#### SELECTED TEXT:
Thanks for doing this! I'll try to take time out this week to review these
patches.

-- Steve

2008-12-11 19:48:57

by Steven Rostedt

[permalink] [raw]
Subject: Re: [PATCH 5/9] ring_buffer: add remaining cpu functions to ring_buffer.h


On Thu, 11 Dec 2008, Robert Richter wrote:

> These functions are not yet in ring_buffer.h though they seems to be
> part of the API.
>
> Cc: Steven Rostedt <[email protected]>
> Signed-off-by: Robert Richter <[email protected]>

Acked-by: Steven Rostedt <[email protected]>

-- Steve

> ---
> include/linux/ring_buffer.h | 2 ++
> 1 files changed, 2 insertions(+), 0 deletions(-)
>
> diff --git a/include/linux/ring_buffer.h b/include/linux/ring_buffer.h
> index e097c2e..de9d8c1 100644
> --- a/include/linux/ring_buffer.h
> +++ b/include/linux/ring_buffer.h
> @@ -116,6 +116,8 @@ void ring_buffer_record_enable_cpu(struct ring_buffer *buffer, int cpu);
>
> unsigned long ring_buffer_entries(struct ring_buffer *buffer);
> unsigned long ring_buffer_overruns(struct ring_buffer *buffer);
> +unsigned long ring_buffer_entries_cpu(struct ring_buffer *buffer, int cpu);
> +unsigned long ring_buffer_overrun_cpu(struct ring_buffer *buffer, int cpu);
>
> u64 ring_buffer_time_stamp(int cpu);
> void ring_buffer_normalize_time_stamp(int cpu, u64 *ts);
> --
> 1.6.0.1
>
>
>
>

2008-12-11 19:52:15

by Steven Rostedt

[permalink] [raw]
Subject: Re: [PATCH 6/9] oprofile: port to the new ring_buffer


On Thu, 11 Dec 2008, Robert Richter wrote:

> This patch replaces the current oprofile cpu buffer implementation
> with the ring buffer provided by the tracing framework. The motivation
> here is to leave the pain of implementing ring buffers to others. Oh,
> no, there are more advantages. Main reason is the support of different
> sample sizes that could be stored in the buffer. Use cases for this
> are IBS and Cell spu profiling. Using the new ring buffer ensures
> valid and complete samples and allows copying the cpu buffer stateless
> without knowing its content. Second it will use generic kernel API and
> also reduce code size. And hopefully, there are less bugs.

#### WHAT IS REQUIRED:
Reproduce the ring buffer mailing-list thread word for word, from "2008-12-11 19:48:57" up to and including "of the API.".

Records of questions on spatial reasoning
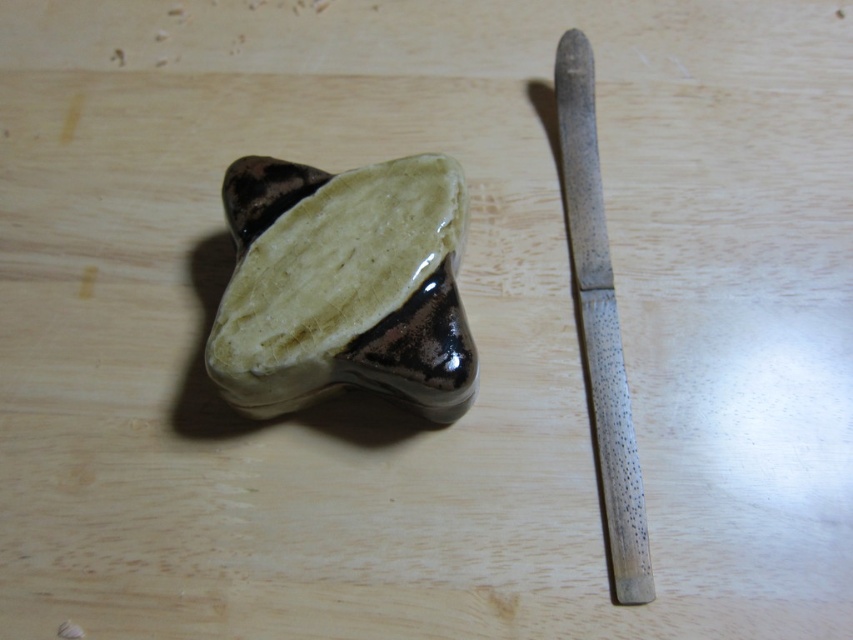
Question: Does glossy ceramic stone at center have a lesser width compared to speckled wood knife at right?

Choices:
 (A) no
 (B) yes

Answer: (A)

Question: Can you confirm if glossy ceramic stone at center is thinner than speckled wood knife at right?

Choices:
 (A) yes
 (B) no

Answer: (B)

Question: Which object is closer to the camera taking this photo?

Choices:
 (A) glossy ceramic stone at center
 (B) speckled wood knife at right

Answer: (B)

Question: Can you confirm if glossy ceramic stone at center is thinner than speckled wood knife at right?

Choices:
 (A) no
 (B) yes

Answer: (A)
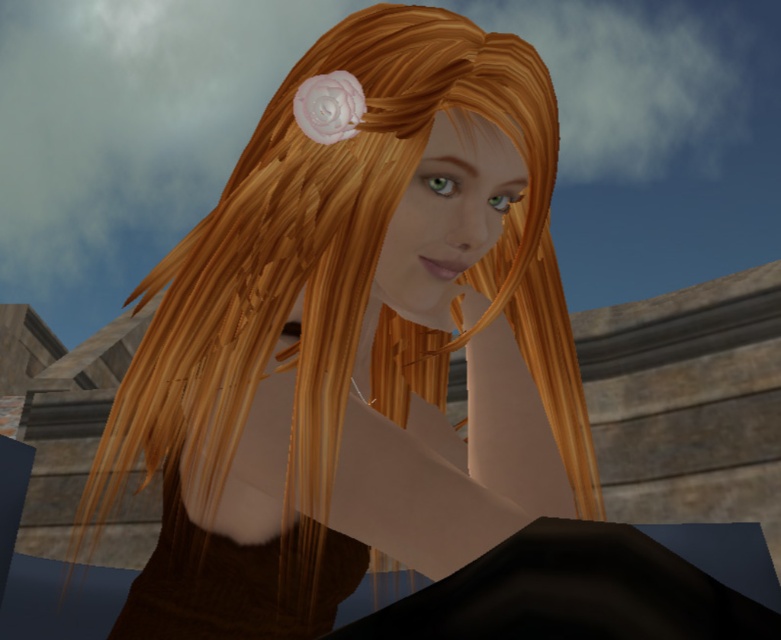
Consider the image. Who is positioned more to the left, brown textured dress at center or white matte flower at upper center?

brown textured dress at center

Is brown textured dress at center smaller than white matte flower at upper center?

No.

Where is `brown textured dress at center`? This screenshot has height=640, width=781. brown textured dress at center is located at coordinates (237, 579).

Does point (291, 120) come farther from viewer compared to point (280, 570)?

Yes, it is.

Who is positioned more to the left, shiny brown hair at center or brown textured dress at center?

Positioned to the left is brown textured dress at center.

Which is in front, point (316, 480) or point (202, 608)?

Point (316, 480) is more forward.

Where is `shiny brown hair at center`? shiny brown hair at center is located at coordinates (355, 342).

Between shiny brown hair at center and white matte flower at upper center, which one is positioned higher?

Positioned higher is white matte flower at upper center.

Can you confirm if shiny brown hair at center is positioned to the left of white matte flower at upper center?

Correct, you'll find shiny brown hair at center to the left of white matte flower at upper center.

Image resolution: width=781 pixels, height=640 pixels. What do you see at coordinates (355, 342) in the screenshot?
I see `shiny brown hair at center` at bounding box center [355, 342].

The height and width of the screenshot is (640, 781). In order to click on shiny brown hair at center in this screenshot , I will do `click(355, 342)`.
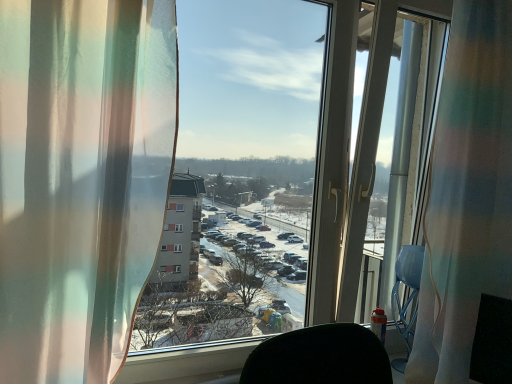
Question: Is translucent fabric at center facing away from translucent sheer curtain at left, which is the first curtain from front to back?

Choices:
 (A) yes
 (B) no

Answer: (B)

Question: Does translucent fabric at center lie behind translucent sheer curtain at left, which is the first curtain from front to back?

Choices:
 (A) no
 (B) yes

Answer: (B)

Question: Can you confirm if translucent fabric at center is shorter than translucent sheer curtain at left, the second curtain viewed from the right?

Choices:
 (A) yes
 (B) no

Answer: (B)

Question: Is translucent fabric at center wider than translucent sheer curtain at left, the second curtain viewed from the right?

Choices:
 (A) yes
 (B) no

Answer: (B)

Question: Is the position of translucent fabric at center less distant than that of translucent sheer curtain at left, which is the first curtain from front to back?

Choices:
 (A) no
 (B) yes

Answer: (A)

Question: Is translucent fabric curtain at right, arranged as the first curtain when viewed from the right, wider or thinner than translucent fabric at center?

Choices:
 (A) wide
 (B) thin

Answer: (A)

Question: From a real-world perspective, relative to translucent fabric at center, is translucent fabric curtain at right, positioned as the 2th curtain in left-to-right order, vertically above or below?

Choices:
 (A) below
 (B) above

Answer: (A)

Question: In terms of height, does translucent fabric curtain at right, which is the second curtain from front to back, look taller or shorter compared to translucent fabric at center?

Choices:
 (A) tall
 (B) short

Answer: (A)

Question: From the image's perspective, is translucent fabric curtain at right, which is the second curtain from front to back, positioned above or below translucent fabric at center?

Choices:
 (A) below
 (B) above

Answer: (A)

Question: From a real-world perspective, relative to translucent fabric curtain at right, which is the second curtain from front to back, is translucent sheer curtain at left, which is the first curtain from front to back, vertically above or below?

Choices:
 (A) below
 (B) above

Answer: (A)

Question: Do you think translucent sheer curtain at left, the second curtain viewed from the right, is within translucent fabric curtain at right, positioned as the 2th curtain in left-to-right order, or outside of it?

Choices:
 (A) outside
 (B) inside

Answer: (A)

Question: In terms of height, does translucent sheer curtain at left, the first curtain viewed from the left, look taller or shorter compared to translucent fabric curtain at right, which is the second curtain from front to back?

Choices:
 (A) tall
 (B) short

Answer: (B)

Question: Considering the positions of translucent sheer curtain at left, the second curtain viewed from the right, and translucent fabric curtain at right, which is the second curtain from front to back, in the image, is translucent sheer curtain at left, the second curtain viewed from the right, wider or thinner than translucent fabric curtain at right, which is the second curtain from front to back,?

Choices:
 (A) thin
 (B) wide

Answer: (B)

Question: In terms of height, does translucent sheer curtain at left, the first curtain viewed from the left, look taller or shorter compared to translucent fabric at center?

#### FULL SOLUTION:
2008-12-11 19:48:57

by Steven Rostedt

[permalink] [raw]
Subject: Re: [PATCH 5/9] ring_buffer: add remaining cpu functions to ring_buffer.h


On Thu, 11 Dec 2008, Robert Richter wrote:

> These functions are not yet in ring_buffer.h though they seems to be
> part of the API.